■ WHAT YOU HAVE TO DO:
Copy the lines below from the one containing "Page size: 1654x1241." down to the one containing "For every layout", putting "bounding box" in place of "bbox" and changing nothing else.

■ DATA FOR THE TASK:
============================================================
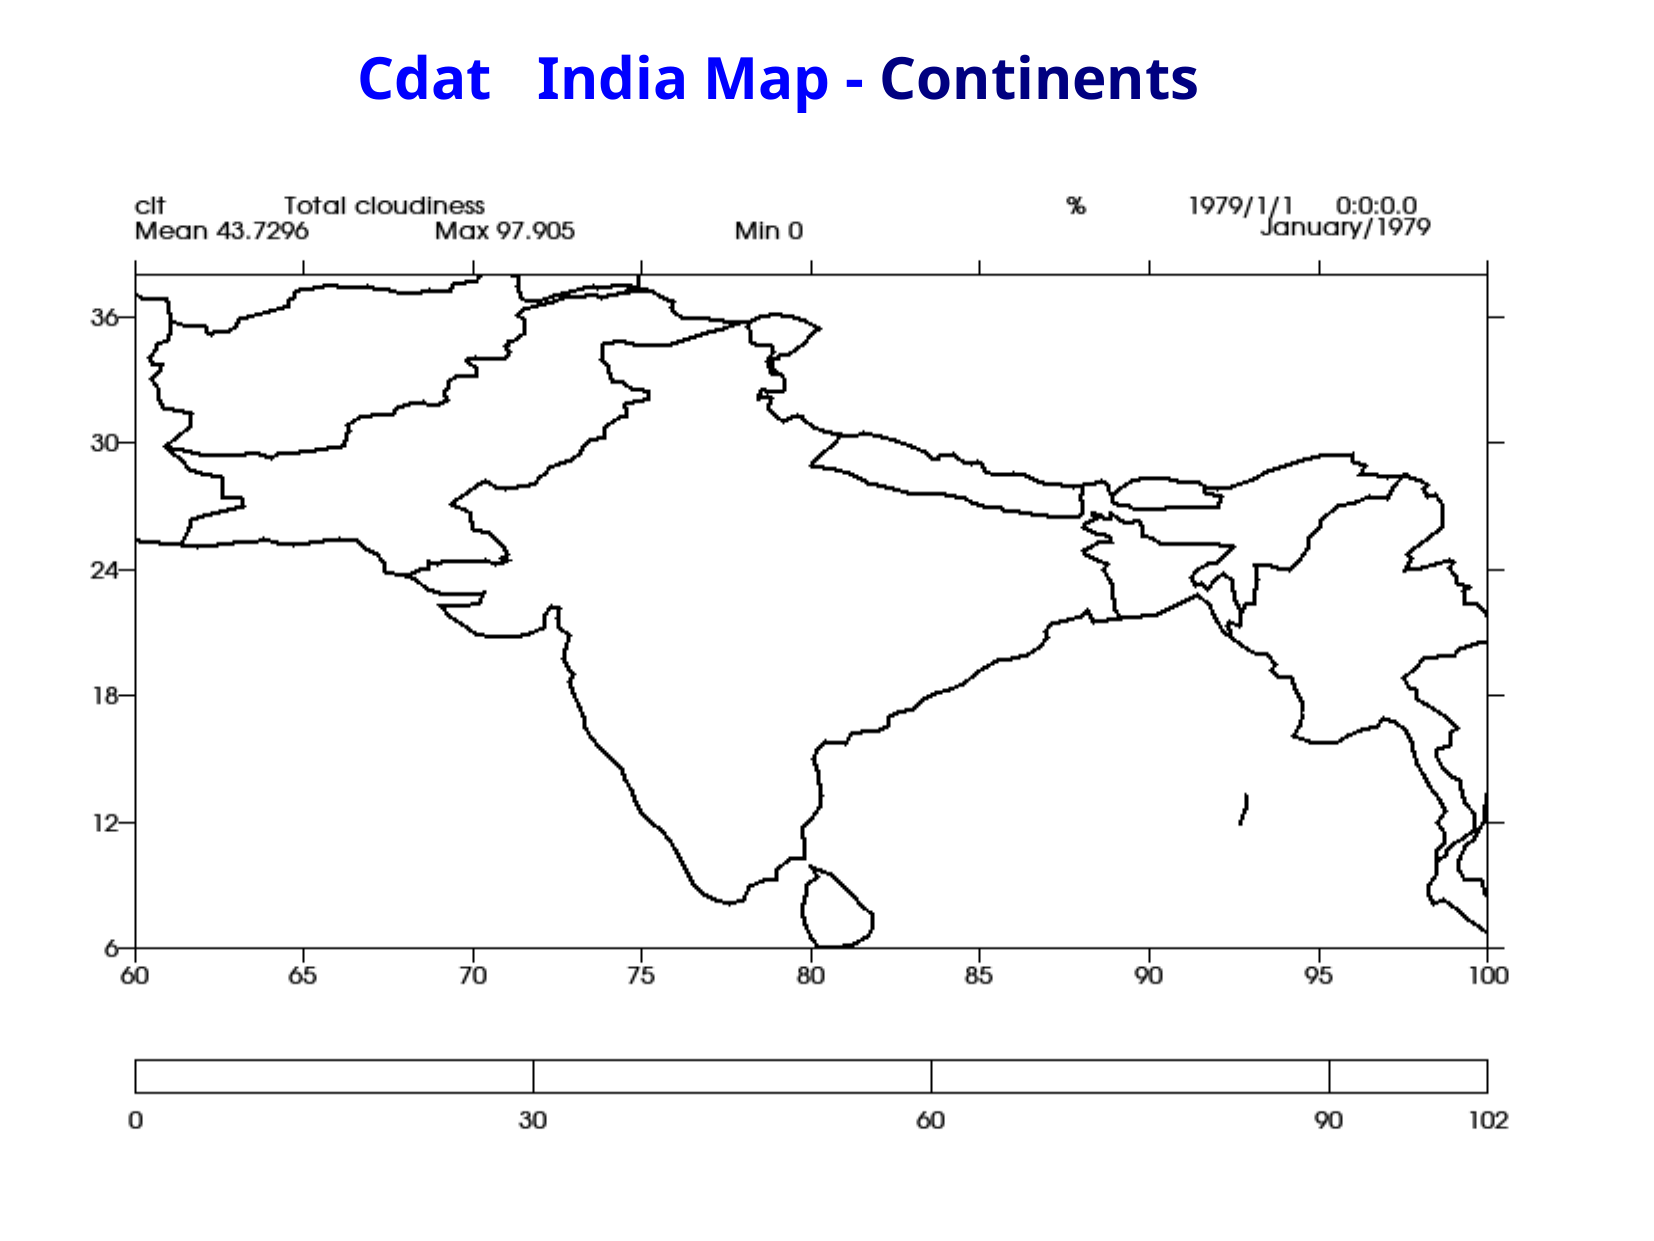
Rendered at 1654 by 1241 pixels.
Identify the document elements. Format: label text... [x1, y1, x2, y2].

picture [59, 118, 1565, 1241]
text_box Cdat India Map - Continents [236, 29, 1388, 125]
============================================================
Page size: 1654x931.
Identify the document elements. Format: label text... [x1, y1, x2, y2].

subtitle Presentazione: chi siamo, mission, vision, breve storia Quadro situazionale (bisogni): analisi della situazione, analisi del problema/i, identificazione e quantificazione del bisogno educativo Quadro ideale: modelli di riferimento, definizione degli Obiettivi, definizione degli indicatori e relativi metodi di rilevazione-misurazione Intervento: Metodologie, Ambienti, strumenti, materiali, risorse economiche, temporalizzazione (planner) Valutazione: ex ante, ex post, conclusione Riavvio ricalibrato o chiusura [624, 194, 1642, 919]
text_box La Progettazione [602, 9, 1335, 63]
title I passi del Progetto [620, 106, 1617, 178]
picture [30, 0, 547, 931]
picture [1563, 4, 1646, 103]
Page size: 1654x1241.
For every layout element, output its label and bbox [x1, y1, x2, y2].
============================================================
■ TASK OUTPUT:
Page size: 1654x1241.
For every layout element, output its label and bounding box [x1, y1, x2, y2].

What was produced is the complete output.